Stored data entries
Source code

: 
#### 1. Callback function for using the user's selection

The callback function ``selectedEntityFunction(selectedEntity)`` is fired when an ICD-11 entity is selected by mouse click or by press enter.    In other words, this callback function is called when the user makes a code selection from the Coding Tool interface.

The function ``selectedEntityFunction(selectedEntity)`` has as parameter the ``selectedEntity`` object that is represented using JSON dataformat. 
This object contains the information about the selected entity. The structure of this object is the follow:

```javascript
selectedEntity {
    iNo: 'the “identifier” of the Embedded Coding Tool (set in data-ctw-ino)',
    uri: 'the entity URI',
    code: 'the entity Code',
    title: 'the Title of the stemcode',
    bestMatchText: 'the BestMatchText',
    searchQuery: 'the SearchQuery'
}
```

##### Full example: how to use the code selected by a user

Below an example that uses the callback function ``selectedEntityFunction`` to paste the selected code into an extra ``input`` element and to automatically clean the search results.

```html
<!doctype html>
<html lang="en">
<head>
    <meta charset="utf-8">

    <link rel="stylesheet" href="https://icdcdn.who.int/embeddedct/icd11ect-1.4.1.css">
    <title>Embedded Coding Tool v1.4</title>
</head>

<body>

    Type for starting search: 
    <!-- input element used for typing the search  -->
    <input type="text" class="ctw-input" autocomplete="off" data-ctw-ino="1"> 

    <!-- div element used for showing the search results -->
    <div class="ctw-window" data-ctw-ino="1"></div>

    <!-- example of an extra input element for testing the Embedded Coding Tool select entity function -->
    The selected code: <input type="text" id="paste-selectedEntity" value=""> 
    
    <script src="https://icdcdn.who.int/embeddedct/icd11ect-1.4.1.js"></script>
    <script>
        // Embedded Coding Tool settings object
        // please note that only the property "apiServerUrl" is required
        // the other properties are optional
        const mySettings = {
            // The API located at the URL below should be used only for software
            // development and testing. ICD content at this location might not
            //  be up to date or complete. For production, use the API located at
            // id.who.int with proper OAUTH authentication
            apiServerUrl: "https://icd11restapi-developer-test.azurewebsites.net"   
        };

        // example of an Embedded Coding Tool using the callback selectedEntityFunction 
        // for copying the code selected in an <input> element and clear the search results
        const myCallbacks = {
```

- Exercise description:
Identify every line above with the string "const" in it. Copy those lines.

- Solution to the problem:
        const mySettings = {
        const myCallbacks = {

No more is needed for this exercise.